Section 1: Section 24B of chapter 175 of the General Laws, as appearing in the 2008 Official Edition, is hereby amended by inserting after the first paragraph the following paragraphs:
A health care insurer, including any self-insured sickness, health, or welfare plan, under this section shall be required to pay for health care services ordered by the treating health care provider if (1) the services are a covered benefit under the insured’s health benefit plan; and (2) the services follow the insurer's medically necessity policies or guidelines. A claim for treatment for medically necessary services may not be denied if the treating health care provider follows the health care insurer’s approved method for securing authorization procedures and receives authorization for a covered service for the policy holder or subscriber, unless the provider submitted information to the insurer with the willful intention to misinform the insurer.
An insurer shall not deny payment for a claim for medically necessary covered services on the basis of an administrative or technical defect in the claim except in the case where the insurer has a reasonable basis, supported by specific information available for review, that the claim for health care services rendered was submitted fraudulently. An insurer shall have no more than twelve months after the original payment was received by the provider to recoup a full or partial payment for a claim for services rendered, or to adjust a subsequent payment to reflect a recoupment of a full or partial payment. However, an insurer shall not recoup payments more than ninety days after the original payment was received by a provider for services provided to a policy holder or subscriber that the insurer deems ineligible for coverage because the policyholder or subscriber was retroactively terminated or retroactively disenrolled for services, provided that the provider can document that it received verification of an individual’s eligibility status using the insurer's approved method for verifying eligibility at the time service was provided. Claims may also not be recouped for utilization review purposes if the services were already deemed medically necessary or the manner in which the services were accessed or provided were previously approved by the insurer or its contractor.
An insurer which seeks to make an adjustment pursuant to this section shall provide the health care provider with written notice that explains in detail the reasons for the recoupment, identifies each previously paid claim for which a recoupment is sought, and provides the health care provider with thirty days to challenge the request for recoupment. Such written notice shall be made to the provider not less than thirty days prior to the seeking of a recoupment or the making of an adjustment.

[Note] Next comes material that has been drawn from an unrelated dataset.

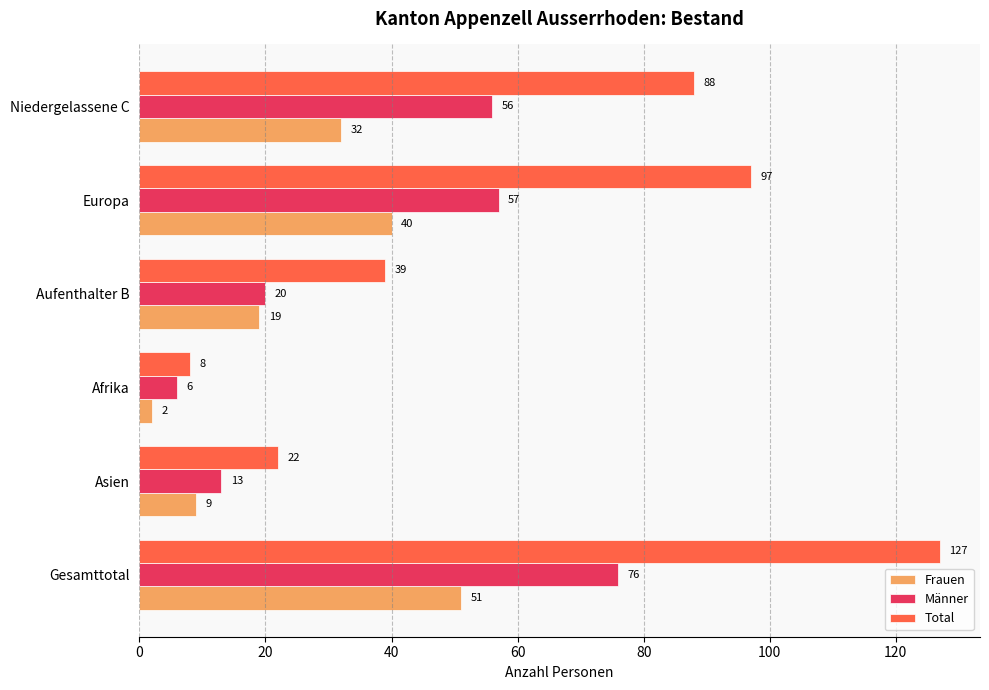

Is the value of Frauen at Niedergelassene C greater than the value of Total at Niedergelassene C?

No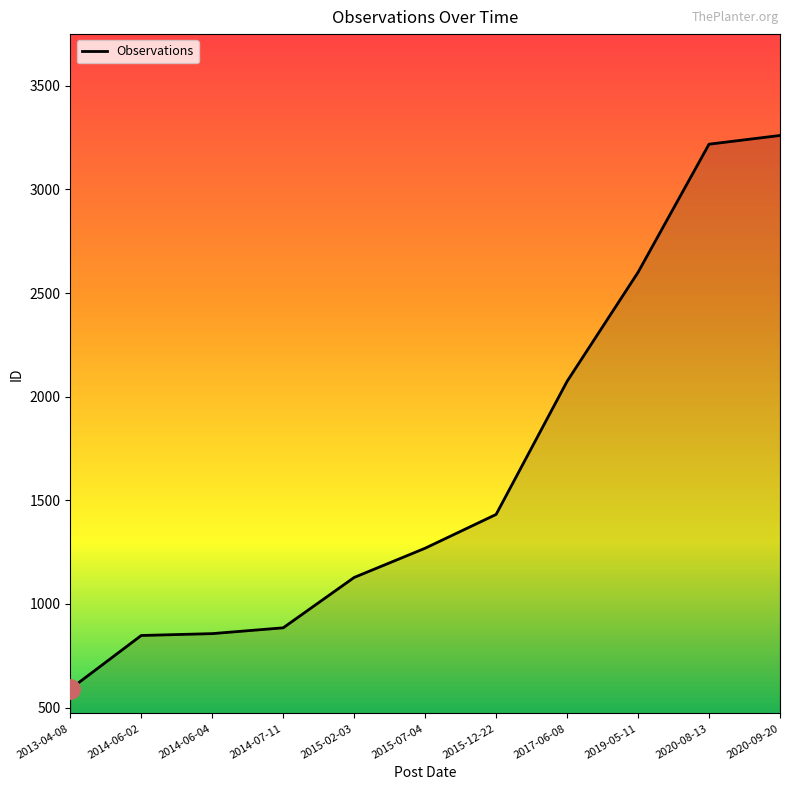

What is the difference between the maximum and minimum values?

2670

If a claim is denied because the provider, due to an unintentional act of error or omission, obtained no authorizations or only a partial authorization, the provider may appeal the denial and the Insurer must conduct and complete within thirty days of the provider’s submitted appeal a retrospective review of the medical necessity of the service. If the insurer determines that the service is medically necessary, the Insurer must reverse the denial and pay the claim. If the insurer determines that the service is not medically necessary, the insurer shall provide the provider with specific written clinical justification for the determination and a process for appealing the determination.
SECTION 2: The Commissioner of Insurance shall promulgate regulations to enforce the provisions this Act no later than 90 days after the effective date of the Act. Such regulations shall be effective for all contracts between health care insurers, so-called, and providers of health care services, so-called, which are entered into, renewed, or amended on or after the regulations effective date.